01/07/13 1:30pm
Today’s lesson: coxcomb and balls.

Today’s lesson: coxcomb and balls.

“You don’t want to know what I ate for lunch,” I said to her with barely contained glee. “You really, really don’t.” “That’s right, I don’t,” she said. “So stop trying to tell me.”

I’d come from lunch at M. Wells Dinette, the quirky Long Island City eatery helmed by Canadian farm boy Hugue Dufour whom she is fond of calling my boyfriend. Truth be told I have a total crush on Dufour and his extreme nose-to-tail comfort food. And there was plenty of it on the menu that afternoon. “What’s coxcomb and balls,” my buddy asked about a $21 main. “It’s cock’s comb and duck balls,” the waiter said offering no further details. “Meatballs?,” I queried.” “Nope, testicles.,” he deadpanned. “I’ve never seen one come out yet,” the waiter said encouraging us to order it. I excused myself to wash my hands leaving my buddy the biologist to consider the menu.

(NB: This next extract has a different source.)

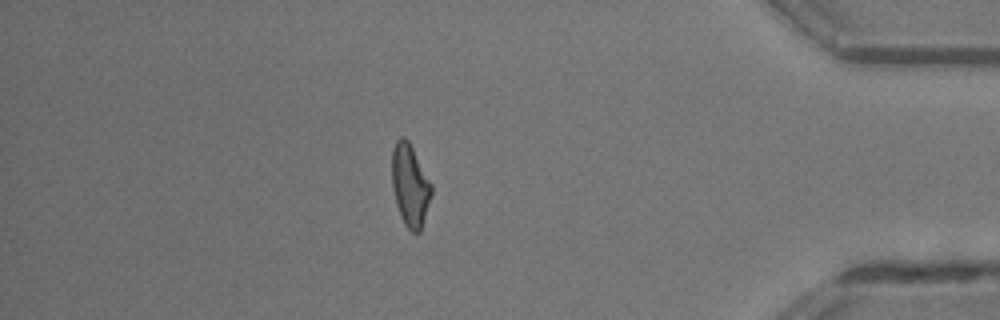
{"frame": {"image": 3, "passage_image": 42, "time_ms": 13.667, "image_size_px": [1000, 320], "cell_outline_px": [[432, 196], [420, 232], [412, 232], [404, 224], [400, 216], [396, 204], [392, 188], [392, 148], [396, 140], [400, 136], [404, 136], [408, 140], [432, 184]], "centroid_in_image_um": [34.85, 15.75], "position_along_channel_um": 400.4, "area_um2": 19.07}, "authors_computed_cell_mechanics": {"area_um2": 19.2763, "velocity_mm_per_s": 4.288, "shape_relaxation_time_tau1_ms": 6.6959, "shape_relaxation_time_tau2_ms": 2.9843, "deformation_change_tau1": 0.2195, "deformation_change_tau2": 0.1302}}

“What’s up with the cock’s comb and balls?” I asked one of the line cooks who was leaving the WC. “Oh you should get it, it’s in a veal stock with mushrooms, and beans under a gigantic dome of puff pastry,” she enthused.

And so we did but first an appetizer of pork tongue. It was decided that the rather phallic sounding main would work best as a midcourse in our offal bonanza. The tongue was followed by veal brain grenoblaise ($13), creamy clouds of cerebellum graced with a lemony sauce, along with a hefty slice of Dufour’s kitchen sink meat pie ($15).